Take things outside to Easter Island, where Google has created a virtual tour of the island’s famed statues. There’s also a short video of the island and its massive ancient creations, which could make for a good opportunity to discuss world geography with your kids.
10. Monterey Bay Aquarium
Best for: Aquatic exploration with a side of meditation
Who doesn’t want to look at peaceful videos of undersea life when they need a break from reality? The Monterey Bay Aquarium’s live web cams will delight both you and your young ones, especially the adorable penguin cam. To find something soothing, watch the hypnotizing moon jelly cam or the kelp forest cam, which showcases leopard sharks moving among the kelp. When the live cams aren’t running (they operate during specific hours), there are pre-recorded videos to fill in.
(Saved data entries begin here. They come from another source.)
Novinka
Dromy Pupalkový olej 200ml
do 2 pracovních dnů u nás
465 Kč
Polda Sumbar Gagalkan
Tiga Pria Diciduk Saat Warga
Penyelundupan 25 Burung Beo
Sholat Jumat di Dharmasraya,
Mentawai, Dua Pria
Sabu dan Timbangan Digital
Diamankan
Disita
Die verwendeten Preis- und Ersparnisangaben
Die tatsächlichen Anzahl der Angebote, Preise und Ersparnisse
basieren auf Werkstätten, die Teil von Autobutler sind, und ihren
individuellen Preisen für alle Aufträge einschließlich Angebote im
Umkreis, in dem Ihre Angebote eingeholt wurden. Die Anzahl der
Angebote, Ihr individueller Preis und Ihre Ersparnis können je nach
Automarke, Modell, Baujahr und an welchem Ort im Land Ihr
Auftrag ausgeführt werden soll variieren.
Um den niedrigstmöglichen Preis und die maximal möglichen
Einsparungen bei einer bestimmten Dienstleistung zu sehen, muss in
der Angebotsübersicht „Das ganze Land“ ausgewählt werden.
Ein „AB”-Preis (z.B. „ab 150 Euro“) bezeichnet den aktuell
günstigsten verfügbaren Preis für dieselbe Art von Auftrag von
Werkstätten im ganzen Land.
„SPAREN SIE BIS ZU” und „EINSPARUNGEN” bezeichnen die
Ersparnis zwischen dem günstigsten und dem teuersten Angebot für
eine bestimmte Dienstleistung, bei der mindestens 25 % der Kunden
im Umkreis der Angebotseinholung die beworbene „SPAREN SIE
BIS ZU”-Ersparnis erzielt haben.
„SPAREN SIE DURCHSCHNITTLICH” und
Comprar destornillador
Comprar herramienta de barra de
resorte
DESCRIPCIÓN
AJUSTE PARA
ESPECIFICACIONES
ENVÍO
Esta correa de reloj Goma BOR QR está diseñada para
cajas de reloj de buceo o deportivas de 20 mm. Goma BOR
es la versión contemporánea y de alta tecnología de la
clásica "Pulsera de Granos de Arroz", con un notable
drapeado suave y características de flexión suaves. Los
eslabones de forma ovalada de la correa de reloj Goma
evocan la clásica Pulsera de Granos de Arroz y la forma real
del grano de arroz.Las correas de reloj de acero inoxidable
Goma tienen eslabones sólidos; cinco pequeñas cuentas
11. Roald Dahl Museum and Story Centre
Best for: Kids who devoured James and the Giant Peach
Start your day off with a virtual tour of the Roald Dahl Museum and Story Centre, which is located outside London, before having a marathon day of reading The Witches or The BFG to your kids. You can search through the exhibits and even learn more about the picturesque countryside outside the museum in Buckinghamshire. While it can be easy to feel like you’re missing out by only seeing something online, this museum is a great opportunity to delve into the fantastical world of an author who can really help with escapism right now.
12. NASA Glenn Research Center
Best for: Future space cadets
Take a virtual tour of the NASA Glenn Research Center or the Space Telescope Operations Control Center, which houses the Hubble Telescope. At NASA Glenn, delve into the ballistics impact lab or the supersonic wind tunnel, which could, of course, lead to a discussion about physics that you might not be that equipped to have. Don’t worry, NASA has a lot of stuff online, making it a great resource during this time at home.